Moore, Joker filmini izlemenin topluma tehlikeli olması konusunda ise şöyle yazıyor: "Bunun tam tersini düşünüyorum. Bu filmin izlenmemesi toplum için daha büyük tehlike arzetmektedir. Çünkü filmin odaklandığı meseleler ve hikaye o kadar derin ve zaruridir ki bu sanat eserinden mahrum kalırsanız bu hediyeden kendinizi yoksun bırakırsanız o zaman büyük zarar etmişsiniz. Evet bu filmin karelerinde incinmiş bir palyaço vardır ancak o yalnız değildir. Biz de onun yanı başındayız. Film 1970 yılında New York şehrinin farazi Gotham bölgesinde tüm şirretlerin merkezinde cereyan etmiştir. Şimdi de zenginler bize hüküm sürüyorlar. Biz de büyük bankalar ve şirketlerin ve medya organlarının hizmetindeyiz. Bunlar ise bize belli bir plan çerçevesinde günlük olarak özel haberleri aşılıyorlar. "

Micheal Moore Trump'ın televizyon şovmenleri gibi davrandığı müddetçe onun Amerikan hükümeti için tehlikeli ve uygunsuz bir lider olduğunu düşünüyor. Böyle bir ortamda ise Joker gibi bir filmin izlenmesinin de tehlikeli olmadığını söylüyor. 

Sanat sosyolojisi araştırmacıları ve sinema eleştirmenlerinin çoğu ise Hollywood'un Amerikan siyasetleri hizmetinde olduğunu ve Amerikan değerlerini yaygınlaştırmakla görevli bir araç olduğunu düşünüyorlar. 

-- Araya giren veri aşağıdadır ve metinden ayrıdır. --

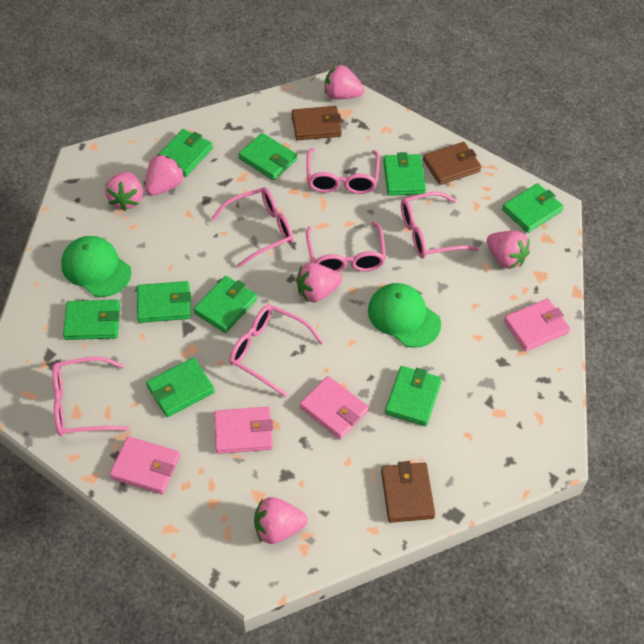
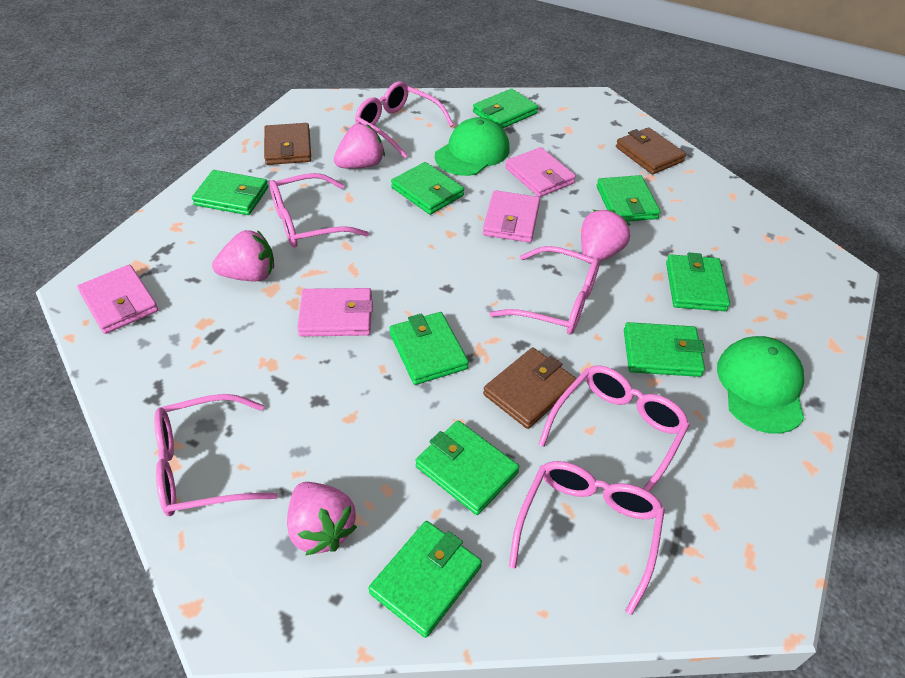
pink strawberry: 6 -> 4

Öyle siyasetler ki şimdiye dek milyonlarca insanı ölüme götürmüş ve dünya kamuoyu ve hatta dahiler ve üstün zekalıların kafasını öyle şekillendirmiştir ki Amerika'nın girişimlerini insancıl olarak göstermektedir. 

Hollywood ayrıca Amerika'yı iyi ve üstün göstermek için tarihi çarpıtmaktan bile çekinmiyor. Amerika hükümetleri ve yönetimleri ise bu özellikten oldukça yararlanıp kendi dış siyasetteki hedeflerini hayata geçirmektedirler. 

Matthew Alford ve Tom Sacker'in yazdığı Milli Güvenlik Sineması adlı kitap, Amerikan güvenlik kurumlarının sinema ve televizyondaki etkisini konu etmektedir. Kitabın yazarları bu eserlerinde iki açıdan bu konuyu ele almışlardır. Bir açıdan Hollywood tamamen güvenlik kurumları sultası altında ve diğer açıdan da bu konu tamamen inkar edilmektedir. İşte yazarlar 4 bin sayfalık Amerikan güvenlik resmi belgelerine dayanarak ilk görüş açısını ispatlamaya çalışmıştır. 

Bu kitapta şöyle bir ifadeye yer verilmiştir: "Amerika hükümetleri ve Hollywood arasındaki bağlar bizim zannetiğimizden çok daha fazla siyasileşmiştir. Amerikan milli güvenlik birimleri ve kurumlarının etkisi altında kalınarak üretilen eğlence endüstrisi ürünleri, küresel sorunlar için Amerika eksenli, şiddet içeren yöntemler ve çözüm yolları sunmaktadır. Bu ürünlerde sergilenen kareler, aslında tarihin çarpıtılması ürünleridir. Tabii bu dehşet ve esef verici yöntemleri sunmayan filmler de bulunmaktadır. Bu ürünler doğrudan Amerikan milli güvenlik kurumlarından etkilenmektedir. Ancak bu filmlerin danışmanları da öyle seçiliyorlar ki sonunda Amerikan milli güvenliği kurumlarının istediği şekilde filmi yönlendirsinler.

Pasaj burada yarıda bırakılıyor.